João Pina de Morais 1889-1953 Writer, journalist, politician and military |
João Pina de Morais was born on 6 January 1889 in the parish of Valdigem, council of Lamego, district of Viseu. As a young student, he attended the Lamego College and then enrolled in the Polytechnic Academy of Porto where he completed the Preparatory Course, in 1911, to attend Military School, in Infantry.
Still in 1911, he attended the Army War College, and later enlisted in Vila Real, in the 13th Infantry Regiment. Some years later, in 1917, he was incorporated in the Portuguese Expeditionary Corps and participated in World War I. When he returned home in 1919, he was transferred from Vila Real to the Guards Machine Gun Regiment in Porto, where he fought actively against the monarchy attacks led by Paiva Couceiro.
In that same year, his friendship with Leonardo Coimbra urged him to enrol as a volunteer in the newly formed Faculty of Arts of the University of Porto, where he attended the Philosophical Sciences course.
He was elected Parliament member in 1922, after a failed attempt in the previous year. His political life was marked by his contestations on behalf of the disadvantaged. He joined the Portuguese Republican Party in 1924, but was eventually expelled as he was incompatible with the political ideals of the party.
In 1926, after the military coup led by General Gomes da Costa, he participated actively in the counter-revolutionary process, which is why he had to go into exile between 1927 and 1932. Due to the dictatorship in force, after he returned to Portugal after this episode he did not produce any literary work for about 20 years.

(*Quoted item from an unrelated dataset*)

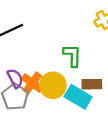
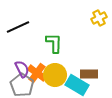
green L-shape: (72, 56) -> (54, 43), moved

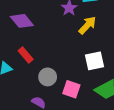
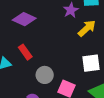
purple diamond: (22, 21) -> (24, 19), turned -30

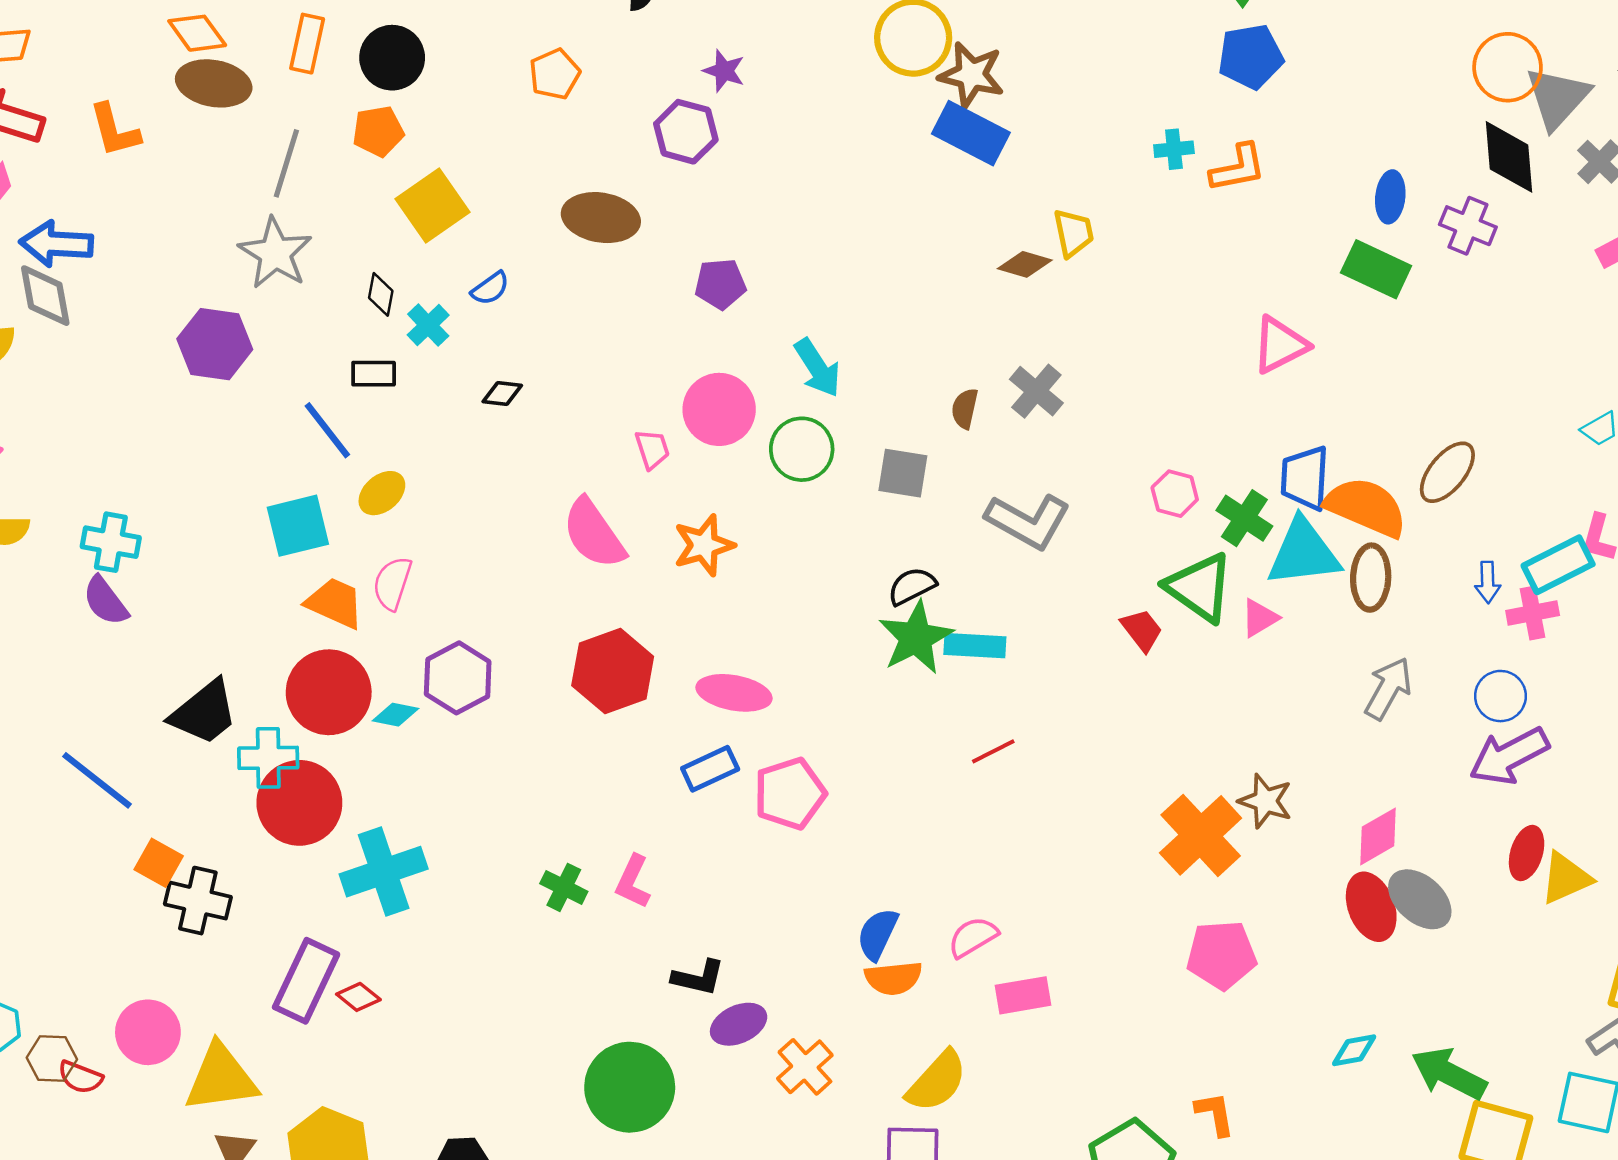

The life of Pina de Morais was also marked by his literary works. From 1917 on, he collaborated actively with the newspaper A Democracia; the chronicles he wrote for this paper were compiled as a book, his first one, Ânfora Partida [The Broken Amphora] (1917). Later, in 1919, having returned from the war, he published his second book entitled Ao Parapeito [On the Window-sill], in which he described the events of the war experienced by normal men who were frail, who felt fears typical of human nature. Following Ao Parapeito, he also published O Soldado-Saudade na Grande Guerra [The Nostalgic Soldier in World War I], in 1921.
One year later, in the book A Paixão do Maestro [The Passion of the Maestro] (1922), he introduced, for the first time, the regional theme of his Douro homeland; this book marked a change in the author’s ideology, as he abandoned the nostalgic aesthetics and adopted a naturalist style in his writings. The early 1920s marked also the literary contribution of Pina de Morais among cultural groups such as Seara Nova and Renascença Portuguesa.
After a 20 year gap, in 1942 Pina de Morais published his most remarkable book, Sangue Plebeu [Commoner Blood]. It is a collection of short stories characterized by realism and truth, mixed with a deep sense of pictorial humanity and richness. In 1949, he published his last book, Vidas e Sombras [Lives and Shadows], which narrates the vicissitudes of human nature in a rich and illustrative language.
In the early 1950s, he suffered a stroke that left him physically and intellectually disabled. In the years that followed, his health deteriorated. He died on 29 January 1953, victim of yet another heart failure.